>>

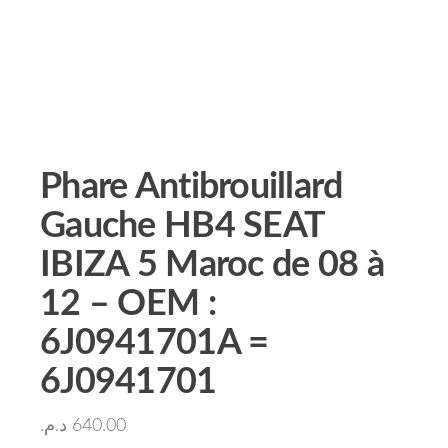
Phare Antibrouillard
Gauche HB4 SEAT
IBIZA 5 Maroc de 08 à
12 – OEM :
6J0941701A =
6J0941701
د.م.
640.00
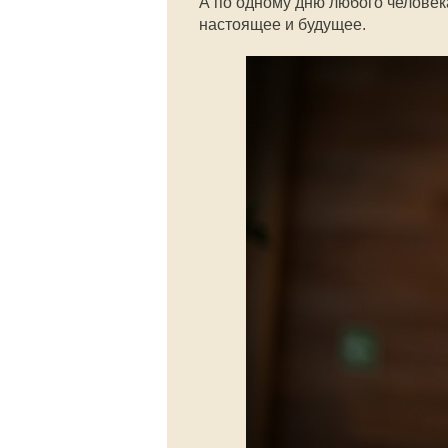
А по одному дню любого человека
настоящее и будущее.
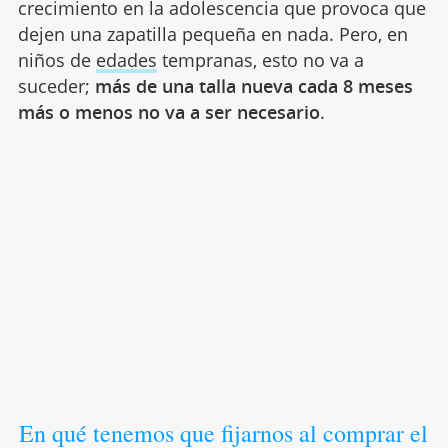
crecimiento en la adolescencia que provoca que
dejen una zapatilla pequeña en nada. Pero, en
niños de
edades
tempranas, esto no va a
suceder;
más de una talla nueva cada 8 meses
más o menos no va a ser necesario
.
En qué tenemos que fijarnos al comprar el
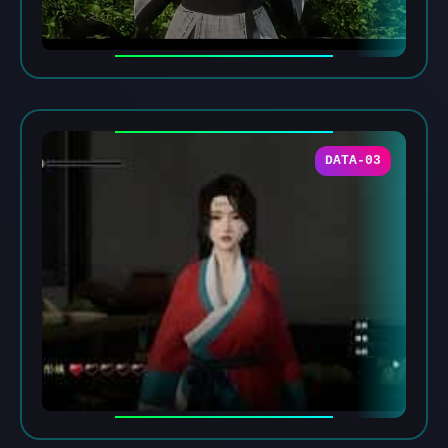
DATA-03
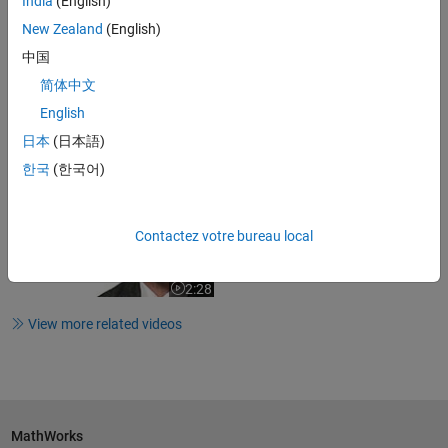
India
(English)
2:13
New Zealand
(English)
Video length is 2:13
中国
Hochschule RheinMain Teaches
Modeling and Simulation in a...
简体中文
English
日本
(日本語)
2:01
Video length is 2:01
한국
(한국어)
Georg-August Universität Göttingen
Teaches Modeling and...
Contactez votre bureau local
2:28
Video length is 2:28
View more related videos
MathWorks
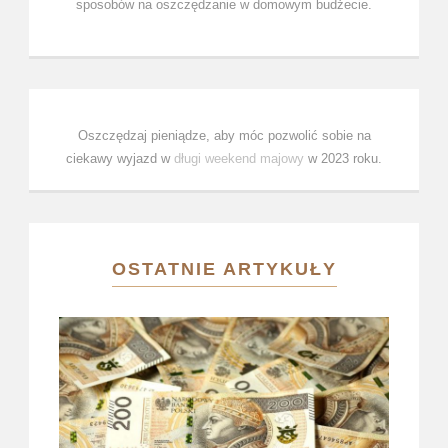
sposobów na oszczędzanie w domowym budżecie.
Oszczędzaj pieniądze, aby móc pozwolić sobie na
ciekawy wyjazd w
długi weekend majowy
w 2023 roku.
OSTATNIE ARTYKUŁY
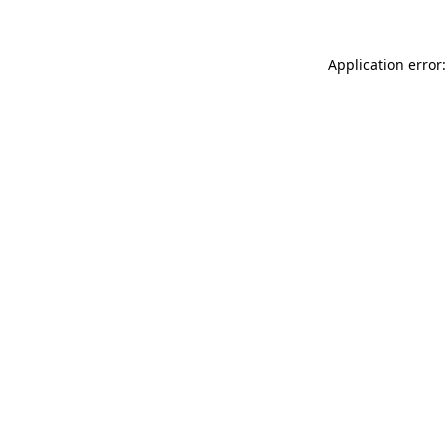
Application error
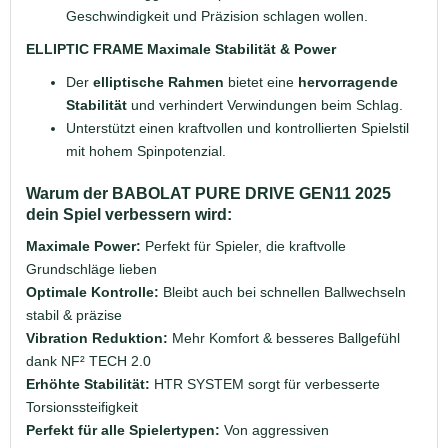
Geschwindigkeit und Präzision schlagen wollen.
ELLIPTIC FRAME Maximale Stabilität & Power
Der
elliptische Rahmen
bietet eine
hervorragende
Stabilität
und verhindert Verwindungen beim Schlag.
Unterstützt einen kraftvollen und kontrollierten Spielstil
mit hohem Spinpotenzial.
Warum der BABOLAT PURE DRIVE GEN11 2025
dein Spiel verbessern wird:
Maximale Power:
Perfekt für Spieler, die kraftvolle
Grundschläge lieben
Optimale Kontrolle:
Bleibt auch bei schnellen Ballwechseln
stabil & präzise
Vibration Reduktion:
Mehr Komfort & besseres Ballgefühl
dank NF² TECH 2.0
Erhöhte Stabilität:
HTR SYSTEM sorgt für verbesserte
Torsionssteifigkeit
Perfekt für alle Spielertypen:
Von aggressiven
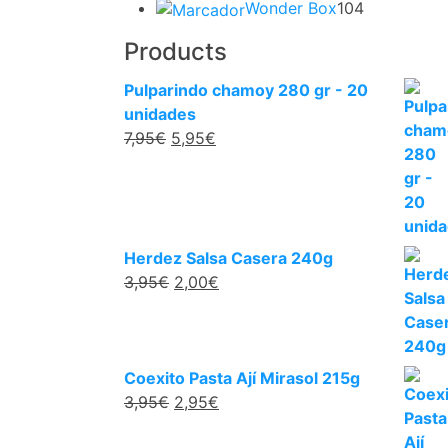
104
prod
Wonder Box
104
productos
Products
Pulparindo chamoy 280 gr - 20
unidades
El
El
7,95
€
5,95
€
precio
precio
original
actual
era:
es:
7,95€.
5,95€.
Herdez Salsa Casera 240g
El
El
3,95
€
2,00
€
precio
precio
original
actual
era:
es:
3,95€.
2,00€.
Coexito Pasta Ají Mirasol 215g
El
El
3,95
€
2,95
€
precio
precio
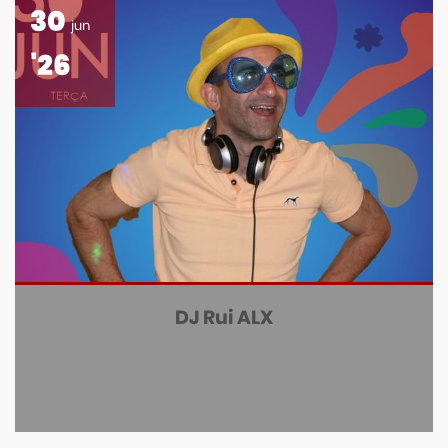
30
jun
'26
DJ Rui ALX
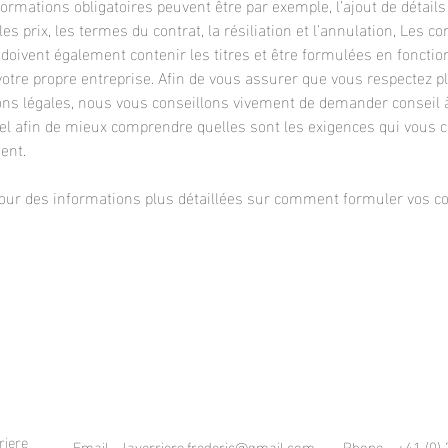
nformations obligatoires peuvent être par exemple, l’ajout de détail
 les prix, les termes du contrat, la résiliation et l’annulation, Les c
n doivent également contenir les titres et être formulées en fonctio
votre propre entreprise. Afin de vous assurer que vous respectez 
ions légales, nous vous conseillons vivement de demander conseil 
el afin de mieux comprendre quelles sont les exigences qui vous 
ent.
our des informations plus détaillées sur comment formuler vos co
riere
Email - laverriere.frederic@gmail.com Phone - +41 (0) 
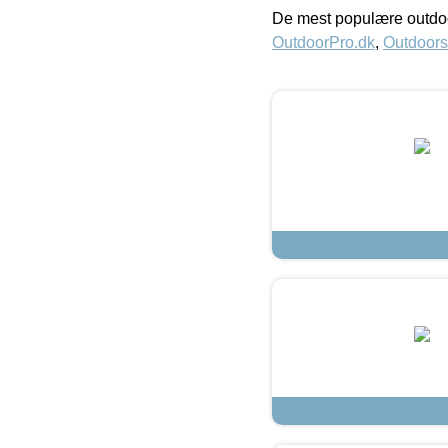
De mest populære outdoo
OutdoorPro.dk
,
Outdoors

<<

Task statement:
Reproduce every line from the preceding data in which the word "Power" can be found.

Response area:
ELLIPTIC FRAME Maximale Stabilität & Power
Maximale Power:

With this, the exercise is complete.